The French government responded on Saturday by relaxing restrictions so that Monegasques can travel across the entire Alpes-Maritimes region, beyond the 30km threshold, which had previously excluded Cannes.


While a welcome development, it was still not considered enough by Monaco, who retaliated on Monday by applying the same restrictions to French residents coming into the principality, requiring a negative PCR test if residing outside the Alpes-Maritimes region.


The Monday following the new restrictions, 169 vehicles were refused entry to the principality.
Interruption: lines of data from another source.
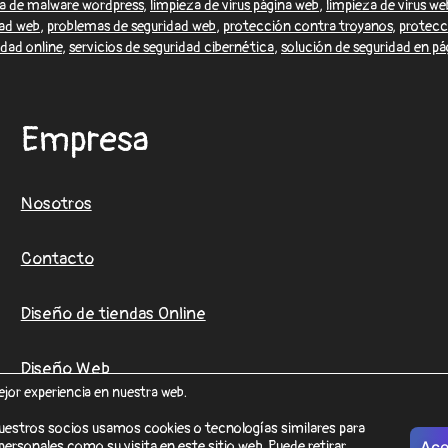
za de malware wordpress
,
limpieza de virus página web
,
limpieza de virus we
ad web
,
problemas de seguridad web
,
protección contra troyanos
,
protecci
idad online
,
servicios de seguridad cibernética
,
solución de seguridad en p
Empresa
Nosotros
Contacto
Diseño de tiendas Online
Diseño Web
ejor experiencia en nuestra web.
uestros socios usamos cookies o tecnologías similares para
ersonales como su visita en este sitio web. Puede retirar
Ace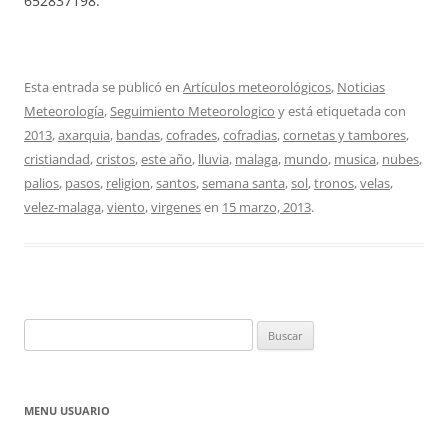
652837198.
Esta entrada se publicó en
Artículos meteorológicos
,
Noticias
Meteorología
,
Seguimiento Meteorologico
y está etiquetada con
2013
,
axarquia
,
bandas
,
cofrades
,
cofradias
,
cornetas y tambores
,
cristiandad
,
cristos
,
este año
,
lluvia
,
malaga
,
mundo
,
musica
,
nubes
,
palios
,
pasos
,
religion
,
santos
,
semana santa
,
sol
,
tronos
,
velas
,
velez-malaga
,
viento
,
virgenes
en
15 marzo, 2013
.
Buscar:
MENU USUARIO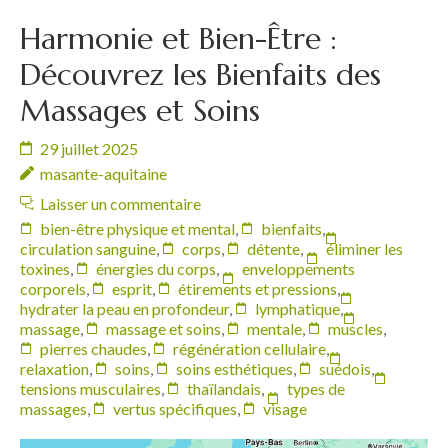
Harmonie et Bien-Être :
Découvrez les Bienfaits des
Massages et Soins
29 juillet 2025
masante-aquitaine
Laisser un commentaire
bien-être physique et mental
,
bienfaits
,
circulation sanguine
,
corps
,
détente
,
éliminer les
toxines
,
énergies du corps
,
enveloppements
corporels
,
esprit
,
étirements et pressions
,
hydrater la peau en profondeur
,
lymphatique
,
massage
,
massage et soins
,
mentale
,
muscles
,
pierres chaudes
,
régénération cellulaire
,
relaxation
,
soins
,
soins esthétiques
,
suédois
,
tensions musculaires
,
thaïlandais
,
types de
massages
,
vertus spécifiques
,
visage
The French Ambassador to Monaco, Laurent Stefanini, said in an interview given to Nice Matin that the reasons for the stance taken by France were the already worrying levels of Covid-19 in the Alpes-Maritimes region and the south-east of France, and to avoid another lockdown. The same rules apply to other countries bordering France like Italy and Belgium.


He also notes Monaco’s more relaxed rules than France, which could allow the virus to spread more easily. Things are to be easier for Monegasques to travel through France as the principality will offer more PCR tests.


Responding to the irritation of Monaco residents who face disruption to their lives, Mr Stefanini did reflect he had hoped restrictions would have been eased further than they were, and pledged to continue to ‘put pressure on Paris’.


Patrice Cellario, Monaco’s Interior Minister, does not see the Republic’s decision with the same logic. Instead, his view is that it is disrespectful of the Franco-Monegasque Convention, which allows free movement between the two countries.